Schreier’s lab focuses on electrocatalysis, developing methods to transform chemicals using electricity. Most industrial chemical processes rely heavily on fossil fuels to produce chemicals, for instance converting petroleum into plastics, gasoline and other products. Schreier is interested in developing ways of using electricity, which can be sourced from renewable resources like wind and solar, to power these chemical conversions in a more sustainable way to achieve a circular economy with net-zero carbon emissions.

“The chemical industry makes everything that surrounds us — paints, lubricants, coatings, plastics. It really makes our modern life possible,” says Schreier. “All these chemical products are being produced currently by burning fossil fuels. At the same time, we have an increasing amount of renewable energy in the form of electricity. We are investigating two things: how we can use electricity to drive chemical reactions that allow us to make chemical products more sustainably and how to store renewable electrical energy in useful fuels.”

In particular, the lab studies electrochemical interfaces at the molecular level to better understand how electric fields can drive these transformations. That understanding could help them tune these chemical reactions to produce a wide array of products while dramatically reducing the carbon footprint of the chemicals industry.

“In my group, we really investigate fundamentally how electrocatalytic reactions come about and how to expand the toolkit to understand them better,” says Schreier. “Then we use our insights to expand the scope of reactivities that can be reached with electrocatalysis.”

Schreier received his bachelor’s degree in chemistry and chemical engineering from EPFL, École polytechnique fédérale de Lausanne, in Switzerland and a master’s degree in chemical and bioengineering from ETH Zurich. He conducted his doctoral research at EPFL, developing electrocatalysts and devices for sunlight-driven reduction of carbon dioxide for fuels. As a postdoctoral fellow at the Massachusetts Institute of Technology, he studied the synthesis of fuels using electrical energy as well.

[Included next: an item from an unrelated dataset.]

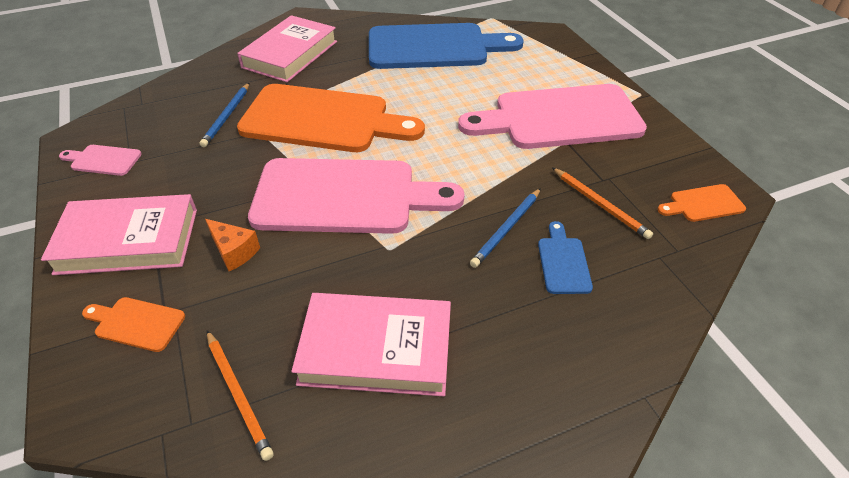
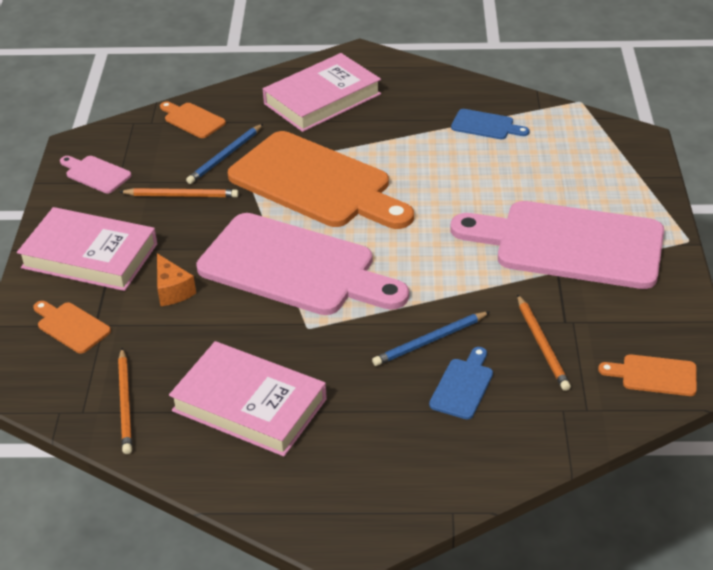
camera: 25 degrees right, 5 degrees down
(181, 93) = (192, 120): none -> orange cutting board
(201, 159) = (181, 195): none -> orange pencil
(434, 47) = (485, 125): blue cutting board -> blue cutting board, size x0.41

Schreier established his lab at UW–Madison in 2019, where he now has a team of seven graduate students.

“I have very driven students; they are very special,” he says. “Without them, this work would not be possible.”

Besides the Packard Fellowship, Schreier has also earned several industry and society grants, including the prestigious Young Investigator Award from the Arnold and Mabel Beckman Foundation earlier this year.

Schreier says the Packard award will allow him eventually to expand his lab and purchase new equipment as needed. More importantly, it will allow him and his students to continue pursuing their work, wherever it leads.

“The key benefit is that it will give our lab the flexibility to really explore our ideas,” says Schreier. “It’s an honor for our entire group.”

Schreier is UW–Madison’s 18th Packard Fellowship winner. Since 1988, the Packard Foundation has awarded $481 million to support 675 scientists and engineers from 54 national universities.